### 課題
Live2Dモデルの変形についての文章から、「何が古いかというと、「変形幅が一定」なんですね」を含む語句で始まり「すけど、多分これが原因です。」で終わる部分を、一字も変えずに出力しなさい。

### 本文抜粋
当時は全く意図してなかったんですけど、この二つのモデル(青葉くんとユリアちゃん)の動かし方、まんまAとBに当てはまるんですよね。(青葉くんがA、ユリアちゃんがB)
今回はBの解説をするのでユリアちゃんの変形に注目してみましょう。例に漏れず、この変形も間違いとまではいきませんが作り方が古いです。(※ちなみにユリアちゃんはその後モデルアップデートのご依頼を頂きまして最新の技法に修正しましたのでそこはご安心ください!)
何が古いかというと、「変形幅が一定」なんですね
「上を向いたら∩状に回り込む変形をする」
「下を向いたらU状に回り込む変形をする」
という考え自体は間違いじゃないのですが、全てを均等に回り込ましてしまうと
こんな感じのお面みたいな形に見えてしまうんですよね。よく、Live2Dモデルの動きに違和感があることを「顔がお面みたいに見える」みたいな言い方をしますけど、多分これが原因です。

### 資料データ
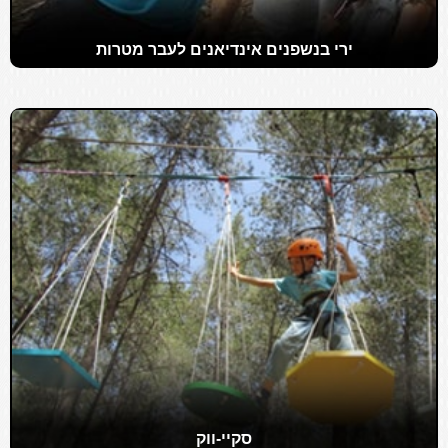
ירי בנשפנים אינדיאנים לעבר מטרות
סקיי-ווק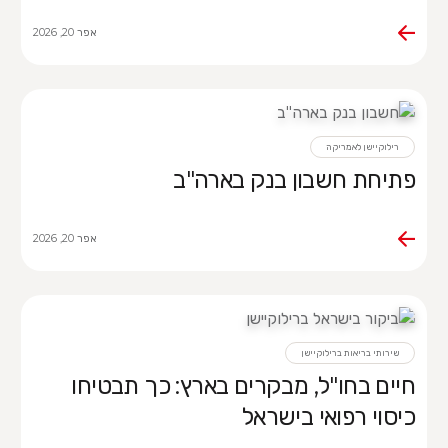
אפר 20, 2026
רילוקיישן לאמריקה
פתיחת חשבון בנק בארה"ב
אפר 20, 2026
שירותי בריאות ברילוקיישן
חיים בחו"ל, מבקרים בארץ: כך תבטיחו
כיסוי רפואי בישראל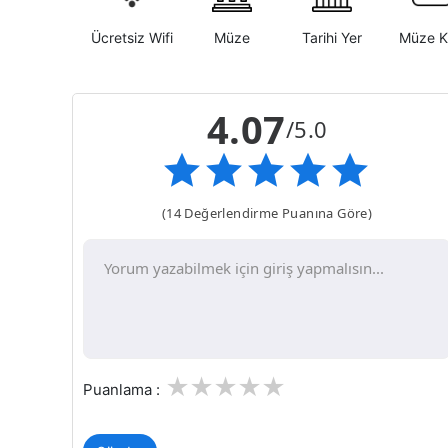
Ücretsiz Wifi
Müze
Tarihi Yer
Müze K
4.07
/5.0
(14 Değerlendirme Puanına Göre)
1
2
3
4
5
Puanlama :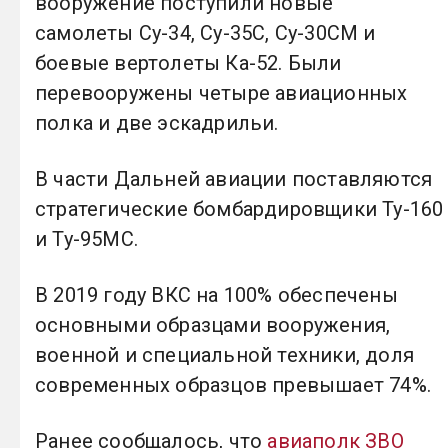
вооружение поступили новые
самолеты Су-34, Су-35С, Су-30СМ и
боевые вертолеты Ка-52. Были
перевооружены четыре авиационных
полка и две эскадрильи.
В части Дальней авиации поставляются
стратегические бомбардировщики Ту-160
и Ту-95МС.
В 2019 году ВКС на 100% обеспечены
основными образцами вооружения,
военной и специальной техники, доля
современных образцов превышает 74%.
Ранее сообщалось, что
авиаполк ЗВО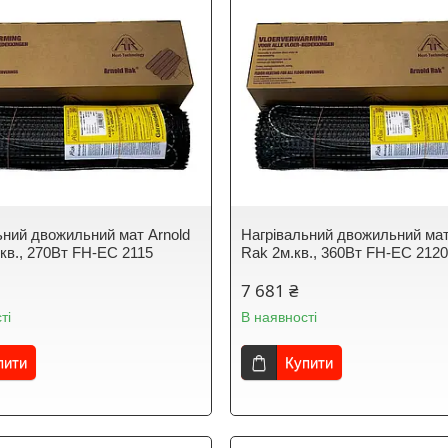
ьний двожильний мат Arnold
Нагрівальний двожильний мат
.кв., 270Вт FH-EC 2115
Rak 2м.кв., 360Вт FH-EC 212
7 681 ₴
ті
В наявності
пити
Купити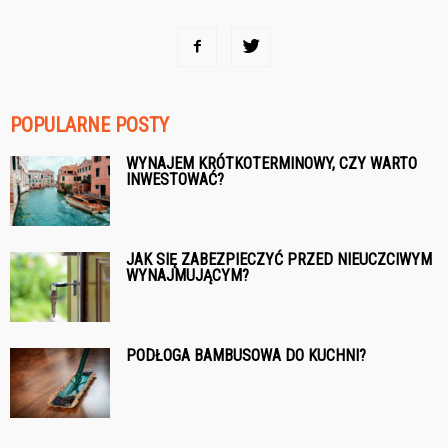
POPULARNE POSTY
WYNAJEM KRÓTKOTERMINOWY, CZY WARTO
INWESTOWAĆ?
JAK SIĘ ZABEZPIECZYĆ PRZED NIEUCZCIWYM
WYNAJMUJĄCYM?
PODŁOGA BAMBUSOWA DO KUCHNI?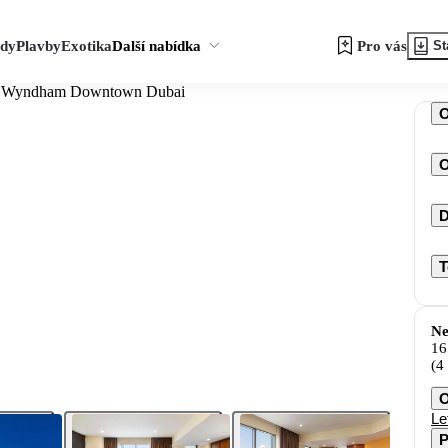
zdy
Plavby
Exotika
Další nabídka
Pro vás
St
 Wyndham Downtown Dubai
O
D
T
Ne
16
(4
O
Le
P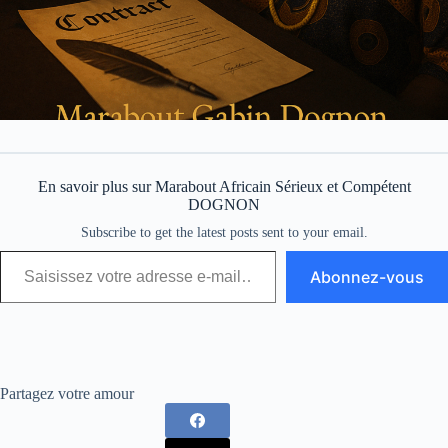
En savoir plus sur Marabout Africain Sérieux et Compétent
DOGNON
Subscribe to get the latest posts sent to your email.
Abonnez-vous
Partagez votre amour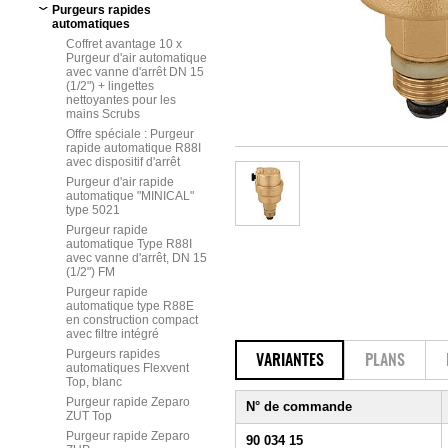
Purgeurs rapides
automatiques
Coffret avantage 10 x
Purgeur d'air automatique
avec vanne d'arrêt DN 15
(1/2") + lingettes
nettoyantes pour les
mains Scrubs
Offre spéciale : Purgeur
rapide automatique R88I
avec dispositif d'arrêt
Purgeur d'air rapide
automatique "MINICAL"
type 5021
Purgeur rapide
automatique Type R88I
avec vanne d'arrêt, DN 15
(1/2") FM
Purgeur rapide
automatique type R88E
en construction compact
avec filtre intégré
Purgeurs rapides
VARIANTES
PLANS
automatiques Flexvent
Top, blanc
Purgeur rapide Zeparo
N° de commande
ZUT Top
Purgeur rapide Zeparo
90 034 15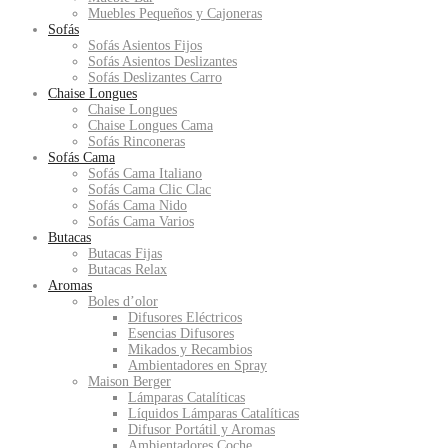
Muebles Pequeños y Cajoneras
Sofás
Sofás Asientos Fijos
Sofás Asientos Deslizantes
Sofás Deslizantes Carro
Chaise Longues
Chaise Longues
Chaise Longues Cama
Sofás Rinconeras
Sofás Cama
Sofás Cama Italiano
Sofás Cama Clic Clac
Sofás Cama Nido
Sofás Cama Varios
Butacas
Butacas Fijas
Butacas Relax
Aromas
Boles d’olor
Difusores Eléctricos
Esencias Difusores
Mikados y Recambios
Ambientadores en Spray
Maison Berger
Lámparas Catalíticas
Líquidos Lámparas Catalíticas
Difusor Portátil y Aromas
Ambientadores Coche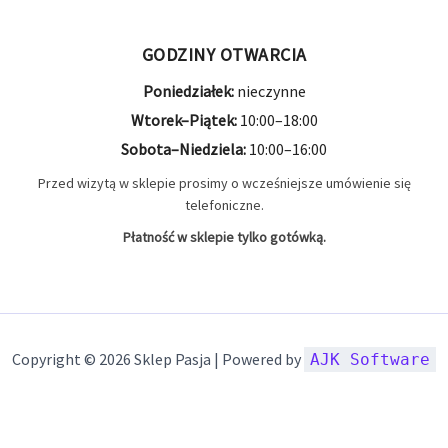
GODZINY OTWARCIA
Poniedziałek:
nieczynne
Wtorek–Piątek:
10:00–18:00
Sobota–Niedziela:
10:00–16:00
Przed wizytą w sklepie prosimy o wcześniejsze umówienie się
telefoniczne.
Płatność w sklepie tylko gotówką.
Copyright © 2026 Sklep Pasja | Powered by
AJK Software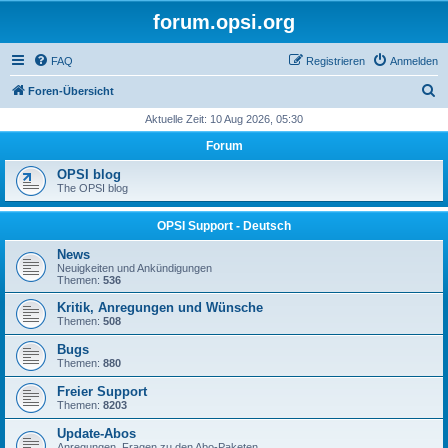
forum.opsi.org
FAQ
Registrieren
Anmelden
S
Foren-Übersicht
u
Aktuelle Zeit: 10 Aug 2026, 05:30
c
Forum
h
OPSI blog
e
The OPSI blog
OPSI Support - Deutsch
News
Neuigkeiten und Ankündigungen
Themen:
536
Kritik, Anregungen und Wünsche
Themen:
508
Bugs
Themen:
880
Freier Support
Themen:
8203
Update-Abos
Anregungen, Fragen zu den Abo-Paketen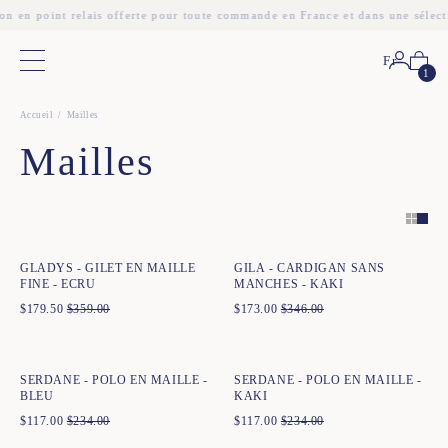
on en point relais offerte pour toute commande en France et dans une sélect
Fr
Menu principal
1
Accueil
Mailles
Mailles
Ajout rapide au panier
Ajout rapide au panier
XS
S
M
L
XL
XXL
XS
S
M
L
XL
XXL
GLADYS - GILET EN MAILLE
GILA - CARDIGAN SANS
FINE - ECRU
MANCHES - KAKI
$
179.50
$
359.00
$
173.00
$
346.00
Ajout rapide au panier
Ajout rapide au panier
XS
S
M
L
XL
XXL
XS
S
M
L
XL
XXL
SERDANE - POLO EN MAILLE -
SERDANE - POLO EN MAILLE -
BLEU
KAKI
$
117.00
$
234.00
$
117.00
$
234.00
Ajout rapide au panier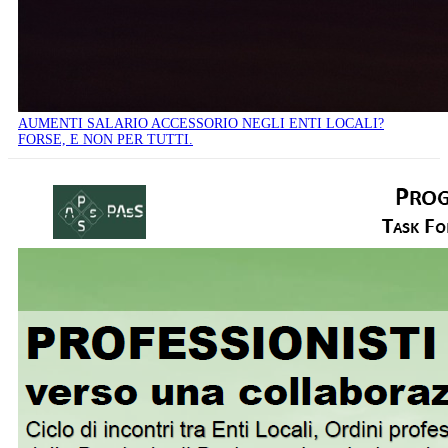
AUMENTI SALARIO ACCESSORIO NEGLI ENTI LOCALI?
FORSE, E NON PER TUTTI.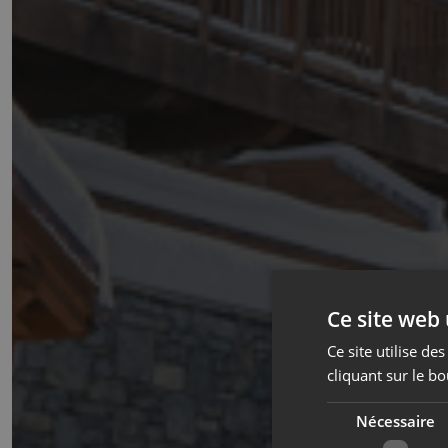
Ce site web 
Ce site utilise d
cliquant sur le bo
Nécessaire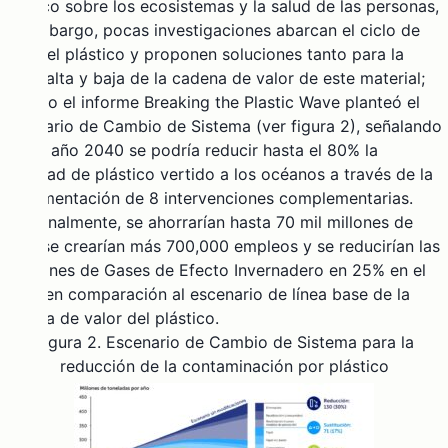
plástico sobre los ecosistemas y la salud de las personas,
sin embargo, pocas investigaciones abarcan el ciclo de
vida del plástico y proponen soluciones tanto para la
parte alta y baja de la cadena de valor de este material;
Por ello el informe
Breaking the Plastic Wave
planteó el
Escenario de Cambio de Sistema (ver figura 2), señalando
que al año 2040 se podría
reducir hasta el 80% la
cantidad de plástico vertido a los océanos a través de la
implementación de 8 intervenciones complementarias.
Adicionalmente, se ahorrarían hasta 70 mil millones de
USD, se crearían más 700,000 empleos y se reducirían las
emisiones de Gases de Efecto Invernadero en 25% en el
2040 en comparación al escenario de línea base de la
cadena de valor del plástico.
Figura 2. Escenario de Cambio de Sistema para la
reducción de la contaminación por plástico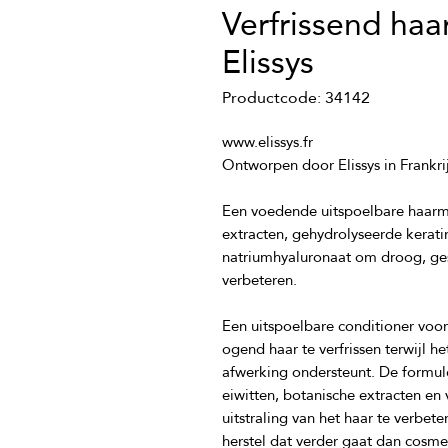
Verfrissend haa
Elissys
Productcode: 34142
Een voedende uitspoelbare haarm
extracten, gehydrolyseerde kerati
natriumhyaluronaat om droog, gestr
Een uitspoelbare conditioner voo
ogend haar te verfrissen terwijl h
afwerking ondersteunt. De formul
eiwitten, botanische extracten en
uitstraling van het haar te verbet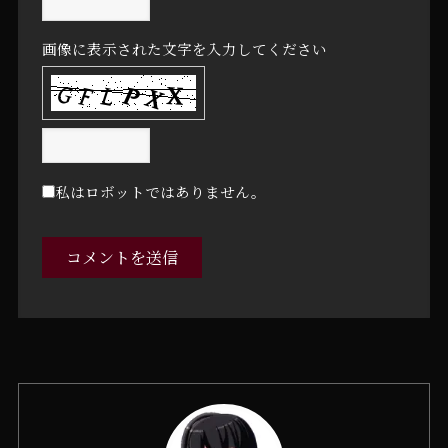
画像に表示された文字を入力してください
私はロボットではありません。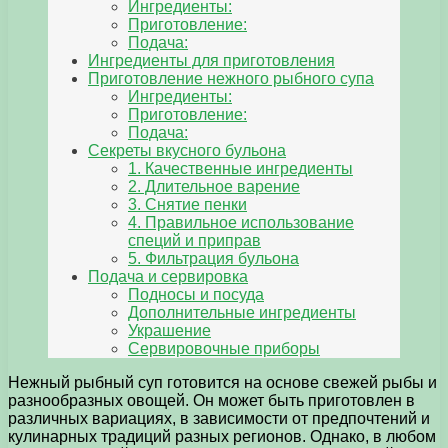
Ингредиенты:
Приготовление:
Подача:
Ингредиенты для приготовления
Приготовление нежного рыбного супа
Ингредиенты:
Приготовление:
Подача:
Секреты вкусного бульона
1. Качественные ингредиенты
2. Длительное варение
3. Снятие пенки
4. Правильное использование
специй и приправ
5. Фильтрация бульона
Подача и сервировка
Подносы и посуда
Дополнительные ингредиенты
Украшение
Сервировочные приборы
Нежный рыбный суп готовится на основе свежей рыбы и
разнообразных овощей. Он может быть приготовлен в
различных вариациях, в зависимости от предпочтений и
кулинарных традиций разных регионов. Однако, в любом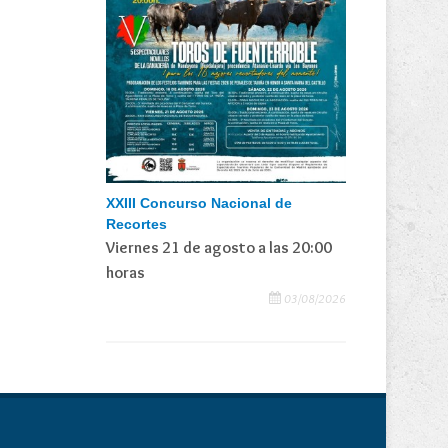
XXIII Concurso Nacional de
Recortes
Viernes 21 de agosto a las 20:00
horas
03/08/2026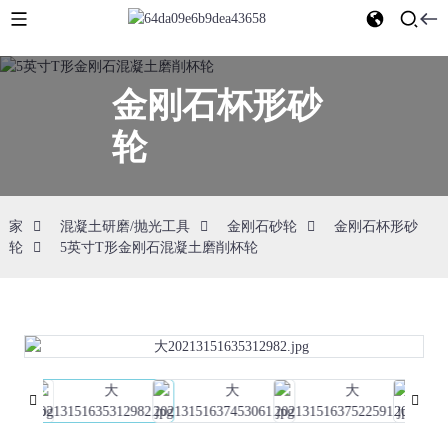
金刚石杯形砂
轮
家
混凝土研磨/抛光工具
金刚石砂轮
金刚石杯形砂
轮
5英寸T形金刚石混凝土磨削杯轮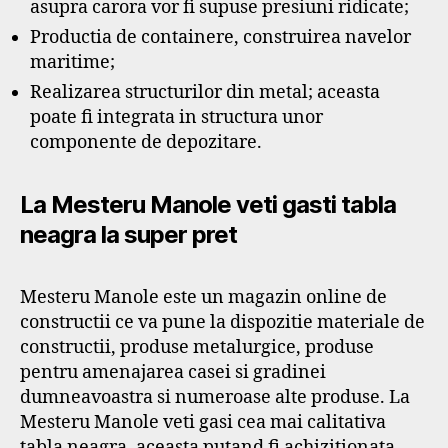
asupra carora vor fi supuse presiuni ridicate;
Productia de containere, construirea navelor
maritime;
Realizarea structurilor din metal; aceasta
poate fi integrata in structura unor
componente de depozitare.
La Mesteru Manole veti gasti tabla
neagra la super pret
Mesteru Manole este un magazin online de
constructii ce va pune la dispozitie materiale de
constructii, produse metalurgice, produse
pentru amenajarea casei si gradinei
dumneavoastra si numeroase alte produse. La
Mesteru Manole veti gasi cea mai calitativa
tabla neagra, aceasta putand fi achizitionata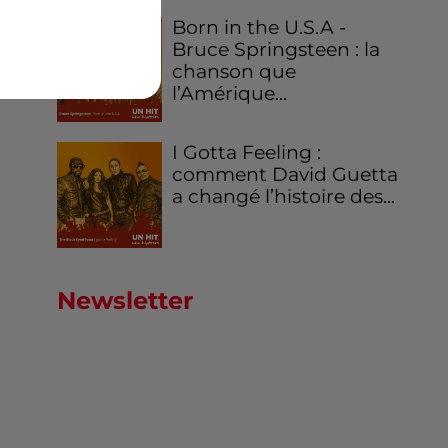
Born in the U.S.A -
Bruce Springsteen : la
chanson que
l’Amérique...
I Gotta Feeling :
comment David Guetta
a changé l’histoire des...
Newsletter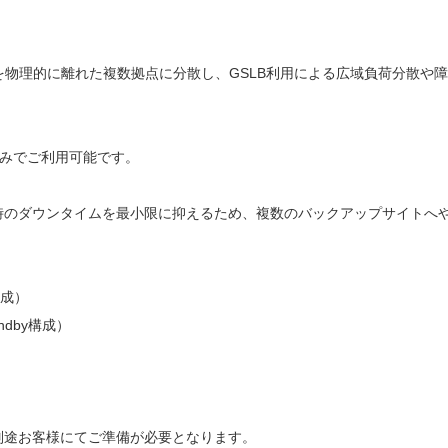
。
を物理的に離れた複数拠点に分散し、GSLB利用による広域負荷分散や
のみでご利用可能です。
のダウンタイムを最小限に抑えるため、複数のバックアップサイトへやS
構成）
ndby構成）
途お客様にてご準備が必要となります。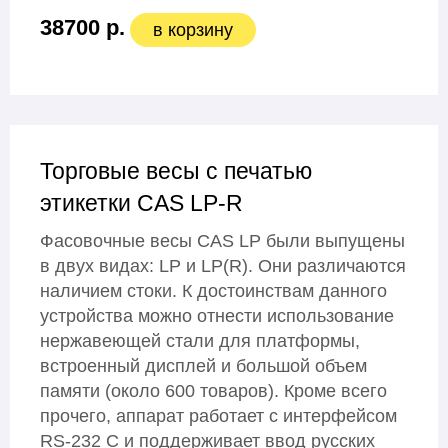
38700 р.
в корзину
Торговые весы с печатью
этикетки CAS LP-R
Фасовочные весы CAS LP были выпущены
в двух видах: LP и LP(R). Они различаются
наличием стоки. К достоинствам данного
устройства можно отнести использование
нержавеющей стали для платформы,
встроенный дисплей и большой объем
памяти (около 600 товаров). Кроме всего
прочего, аппарат работает с интерфейсом
RS-232 C и поддерживает ввод русских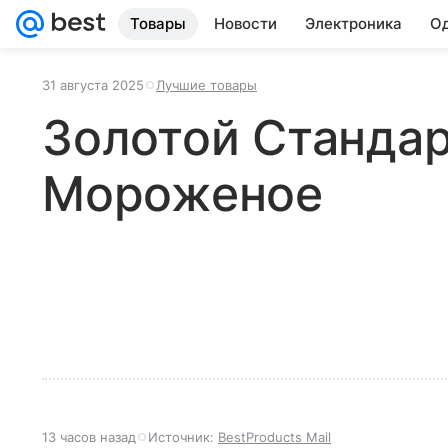
Товары
Новости
Электроника
Од
31 августа 2025
Лучшие товары
Золотой Стандар
Мороженое
13 часов назад
Источник:
BestProducts Mail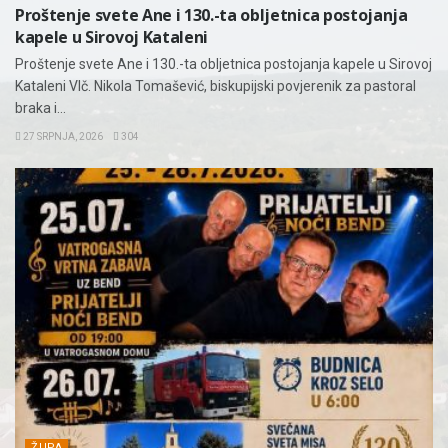
Proštenje svete Ane i 130.-ta obljetnica postojanja
kapele u Sirovoj Kataleni
Proštenje svete Ane i 130.-ta obljetnica postojanja kapele u Sirovoj
Kataleni Vlč. Nikola Tomašević, biskupijski povjerenik za pastoral
braka i...
27 SRPNJA, 2026
304
ŽUPA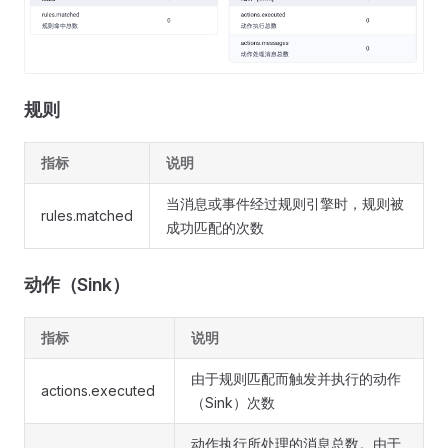
规则
指标
说明
当消息或事件经过规则引擎时，规则被
rules.matched
成功匹配的次数
动作（Sink）
指标
说明
由于规则匹配而触发并执行的动作
actions.executed
（Sink）次数
动作执行所处理的消息总数。由于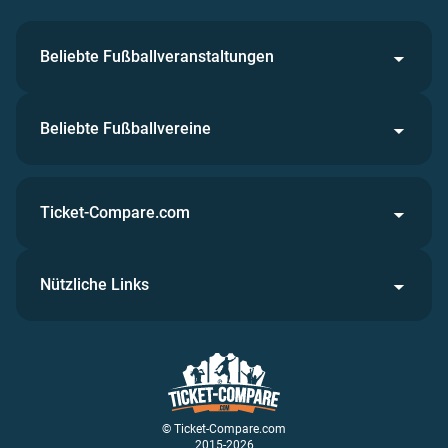
Beliebte Fußballveranstaltungen
Beliebte Fußballvereine
Ticket-Compare.com
Nützliche Links
© Ticket-Compare.com
2015-2026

### 記述解答
何が古いかというと、「変形幅が一定」なんですね
「上を向いたら∩状に回り込む変形をする」
「下を向いたらU状に回り込む変形をする」
という考え自体は間違いじゃないのですが、全てを均等に回り込ましてしまうと
こんな感じのお面みたいな形に見えてしまうんですよね。よく、Live2Dモデルの動きに違和感があることを「顔がお面みたいに見える」みたいな言い方をしますけど、多分これが原因です。